YOUR OBJECTIVE –
Repeat the lines below exactly, from the line containing "If you want" through the line containing "Extension developers can", with both of those lines included.
::::::
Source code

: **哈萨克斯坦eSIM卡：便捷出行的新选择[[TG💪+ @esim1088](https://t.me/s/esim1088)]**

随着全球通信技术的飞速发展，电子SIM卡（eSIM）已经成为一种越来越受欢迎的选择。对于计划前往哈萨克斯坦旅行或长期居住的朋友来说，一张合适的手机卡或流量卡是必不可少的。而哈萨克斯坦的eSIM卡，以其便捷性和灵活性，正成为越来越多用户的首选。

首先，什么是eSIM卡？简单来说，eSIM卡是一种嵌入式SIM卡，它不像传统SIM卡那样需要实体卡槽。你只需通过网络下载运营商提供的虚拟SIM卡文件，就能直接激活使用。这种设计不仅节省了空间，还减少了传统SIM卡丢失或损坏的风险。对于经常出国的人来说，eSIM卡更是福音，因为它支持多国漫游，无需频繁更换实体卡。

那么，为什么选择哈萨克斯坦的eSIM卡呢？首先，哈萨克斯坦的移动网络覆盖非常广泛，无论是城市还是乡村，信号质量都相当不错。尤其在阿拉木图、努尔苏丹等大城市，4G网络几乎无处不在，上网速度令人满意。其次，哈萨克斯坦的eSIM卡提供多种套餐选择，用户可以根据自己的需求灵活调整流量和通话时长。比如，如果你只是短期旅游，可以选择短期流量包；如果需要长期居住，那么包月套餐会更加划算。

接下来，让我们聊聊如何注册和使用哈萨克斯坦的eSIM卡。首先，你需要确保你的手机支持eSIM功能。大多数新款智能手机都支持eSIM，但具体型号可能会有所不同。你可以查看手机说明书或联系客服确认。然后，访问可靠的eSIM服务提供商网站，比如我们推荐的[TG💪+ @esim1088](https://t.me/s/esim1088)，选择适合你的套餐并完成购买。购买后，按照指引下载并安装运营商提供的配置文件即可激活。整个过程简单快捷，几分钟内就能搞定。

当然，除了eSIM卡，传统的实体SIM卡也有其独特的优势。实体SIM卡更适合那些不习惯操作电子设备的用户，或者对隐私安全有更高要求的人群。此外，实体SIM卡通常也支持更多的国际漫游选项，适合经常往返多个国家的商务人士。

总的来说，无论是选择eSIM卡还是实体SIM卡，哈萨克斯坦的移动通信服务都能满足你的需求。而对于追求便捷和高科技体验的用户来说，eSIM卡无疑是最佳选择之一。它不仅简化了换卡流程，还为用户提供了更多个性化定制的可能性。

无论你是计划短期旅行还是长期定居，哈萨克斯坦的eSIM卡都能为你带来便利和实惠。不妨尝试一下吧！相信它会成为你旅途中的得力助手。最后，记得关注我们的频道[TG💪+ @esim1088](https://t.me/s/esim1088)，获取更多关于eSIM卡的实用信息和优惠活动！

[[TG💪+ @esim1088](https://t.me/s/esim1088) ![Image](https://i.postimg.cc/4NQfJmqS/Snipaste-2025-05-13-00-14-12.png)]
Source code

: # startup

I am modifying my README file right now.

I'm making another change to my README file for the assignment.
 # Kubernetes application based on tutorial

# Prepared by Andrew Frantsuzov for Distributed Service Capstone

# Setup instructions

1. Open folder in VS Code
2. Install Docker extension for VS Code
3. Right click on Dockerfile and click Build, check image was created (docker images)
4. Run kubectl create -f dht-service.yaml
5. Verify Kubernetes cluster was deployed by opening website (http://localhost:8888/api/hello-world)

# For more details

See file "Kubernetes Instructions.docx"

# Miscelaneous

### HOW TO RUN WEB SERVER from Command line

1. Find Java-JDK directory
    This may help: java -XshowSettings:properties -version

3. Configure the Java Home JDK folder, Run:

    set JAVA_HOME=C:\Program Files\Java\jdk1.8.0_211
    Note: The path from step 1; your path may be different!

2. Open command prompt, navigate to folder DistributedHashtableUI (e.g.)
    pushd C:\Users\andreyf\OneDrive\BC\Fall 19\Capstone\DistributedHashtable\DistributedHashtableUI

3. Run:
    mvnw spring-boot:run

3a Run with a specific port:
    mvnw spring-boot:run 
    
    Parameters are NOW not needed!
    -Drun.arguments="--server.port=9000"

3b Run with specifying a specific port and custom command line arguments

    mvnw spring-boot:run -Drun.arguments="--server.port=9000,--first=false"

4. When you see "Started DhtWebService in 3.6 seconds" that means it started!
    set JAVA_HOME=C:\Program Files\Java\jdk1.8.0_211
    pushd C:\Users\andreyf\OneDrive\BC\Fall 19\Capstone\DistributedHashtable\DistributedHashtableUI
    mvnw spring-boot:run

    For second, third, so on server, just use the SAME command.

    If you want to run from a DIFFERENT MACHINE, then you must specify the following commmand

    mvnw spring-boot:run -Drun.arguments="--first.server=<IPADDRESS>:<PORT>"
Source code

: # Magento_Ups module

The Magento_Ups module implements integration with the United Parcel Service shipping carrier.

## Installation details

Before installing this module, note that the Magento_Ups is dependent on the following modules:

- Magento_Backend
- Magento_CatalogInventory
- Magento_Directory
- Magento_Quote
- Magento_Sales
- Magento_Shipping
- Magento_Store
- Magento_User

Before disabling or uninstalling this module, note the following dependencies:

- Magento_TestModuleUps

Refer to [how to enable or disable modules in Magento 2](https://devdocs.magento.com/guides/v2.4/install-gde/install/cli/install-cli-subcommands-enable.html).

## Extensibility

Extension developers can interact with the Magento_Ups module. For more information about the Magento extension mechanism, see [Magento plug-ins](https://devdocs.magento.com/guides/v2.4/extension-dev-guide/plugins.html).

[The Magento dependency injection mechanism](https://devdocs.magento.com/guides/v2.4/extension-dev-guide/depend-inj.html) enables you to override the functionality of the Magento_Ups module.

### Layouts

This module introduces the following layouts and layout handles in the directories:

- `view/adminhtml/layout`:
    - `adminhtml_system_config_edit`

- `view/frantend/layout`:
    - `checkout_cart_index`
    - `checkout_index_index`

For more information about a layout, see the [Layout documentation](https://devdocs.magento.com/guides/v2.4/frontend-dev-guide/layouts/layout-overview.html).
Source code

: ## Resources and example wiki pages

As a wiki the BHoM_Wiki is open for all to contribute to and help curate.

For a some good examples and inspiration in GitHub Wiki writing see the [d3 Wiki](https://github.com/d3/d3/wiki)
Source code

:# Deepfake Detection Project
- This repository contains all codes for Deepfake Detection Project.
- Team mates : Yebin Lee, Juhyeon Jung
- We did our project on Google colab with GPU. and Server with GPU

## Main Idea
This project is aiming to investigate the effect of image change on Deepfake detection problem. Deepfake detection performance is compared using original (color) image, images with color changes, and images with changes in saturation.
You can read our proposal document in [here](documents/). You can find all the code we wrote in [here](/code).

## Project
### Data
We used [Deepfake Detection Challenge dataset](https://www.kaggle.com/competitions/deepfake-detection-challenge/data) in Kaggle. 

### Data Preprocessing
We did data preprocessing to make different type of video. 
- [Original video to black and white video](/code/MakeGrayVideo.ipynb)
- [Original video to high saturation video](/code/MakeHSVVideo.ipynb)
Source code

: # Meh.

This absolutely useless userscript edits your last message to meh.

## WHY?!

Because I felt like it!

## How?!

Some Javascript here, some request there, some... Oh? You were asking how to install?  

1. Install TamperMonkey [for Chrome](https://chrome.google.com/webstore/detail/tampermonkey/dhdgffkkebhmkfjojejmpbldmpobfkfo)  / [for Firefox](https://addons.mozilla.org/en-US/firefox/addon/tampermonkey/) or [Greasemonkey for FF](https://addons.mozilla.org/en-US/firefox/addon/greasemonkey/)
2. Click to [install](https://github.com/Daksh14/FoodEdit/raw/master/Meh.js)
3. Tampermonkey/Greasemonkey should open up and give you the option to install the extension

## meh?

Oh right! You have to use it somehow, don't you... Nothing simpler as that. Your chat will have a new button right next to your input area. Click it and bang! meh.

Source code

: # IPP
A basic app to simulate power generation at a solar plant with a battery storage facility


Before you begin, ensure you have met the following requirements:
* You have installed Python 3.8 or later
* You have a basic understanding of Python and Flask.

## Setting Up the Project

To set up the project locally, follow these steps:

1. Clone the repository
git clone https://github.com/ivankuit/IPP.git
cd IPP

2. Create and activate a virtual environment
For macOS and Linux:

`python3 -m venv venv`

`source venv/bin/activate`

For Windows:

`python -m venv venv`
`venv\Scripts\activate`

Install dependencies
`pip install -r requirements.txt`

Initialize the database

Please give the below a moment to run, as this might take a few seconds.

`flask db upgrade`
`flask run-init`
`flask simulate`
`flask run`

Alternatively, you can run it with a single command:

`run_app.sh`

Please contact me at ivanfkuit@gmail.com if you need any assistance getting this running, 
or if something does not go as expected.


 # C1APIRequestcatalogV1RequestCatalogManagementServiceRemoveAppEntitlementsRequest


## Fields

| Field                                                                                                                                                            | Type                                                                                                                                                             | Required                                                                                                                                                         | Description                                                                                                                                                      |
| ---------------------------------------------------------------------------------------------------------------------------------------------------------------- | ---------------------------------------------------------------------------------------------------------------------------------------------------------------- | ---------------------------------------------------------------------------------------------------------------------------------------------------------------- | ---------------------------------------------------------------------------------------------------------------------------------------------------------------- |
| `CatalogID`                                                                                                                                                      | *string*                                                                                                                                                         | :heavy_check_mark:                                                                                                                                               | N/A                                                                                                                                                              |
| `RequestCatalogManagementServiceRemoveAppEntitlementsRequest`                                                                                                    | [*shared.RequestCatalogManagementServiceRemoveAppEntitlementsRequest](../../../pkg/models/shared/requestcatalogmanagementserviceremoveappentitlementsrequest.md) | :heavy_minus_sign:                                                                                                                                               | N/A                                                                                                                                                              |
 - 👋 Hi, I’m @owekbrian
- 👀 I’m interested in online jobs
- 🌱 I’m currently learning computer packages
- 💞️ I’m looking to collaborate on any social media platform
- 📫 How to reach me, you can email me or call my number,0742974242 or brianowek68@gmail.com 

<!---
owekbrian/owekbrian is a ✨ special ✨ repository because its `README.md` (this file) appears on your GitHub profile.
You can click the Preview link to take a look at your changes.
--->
::::::
RESPONSE –
    If you want to run from a DIFFERENT MACHINE, then you must specify the following commmand

    mvnw spring-boot:run -Drun.arguments="--first.server=<IPADDRESS>:<PORT>"
Source code

: # Magento_Ups module

The Magento_Ups module implements integration with the United Parcel Service shipping carrier.

## Installation details

Before installing this module, note that the Magento_Ups is dependent on the following modules:

- Magento_Backend
- Magento_CatalogInventory
- Magento_Directory
- Magento_Quote
- Magento_Sales
- Magento_Shipping
- Magento_Store
- Magento_User

Before disabling or uninstalling this module, note the following dependencies:

- Magento_TestModuleUps

Refer to [how to enable or disable modules in Magento 2](https://devdocs.magento.com/guides/v2.4/install-gde/install/cli/install-cli-subcommands-enable.html).

## Extensibility

Extension developers can interact with the Magento_Ups module. For more information about the Magento extension mechanism, see [Magento plug-ins](https://devdocs.magento.com/guides/v2.4/extension-dev-guide/plugins.html).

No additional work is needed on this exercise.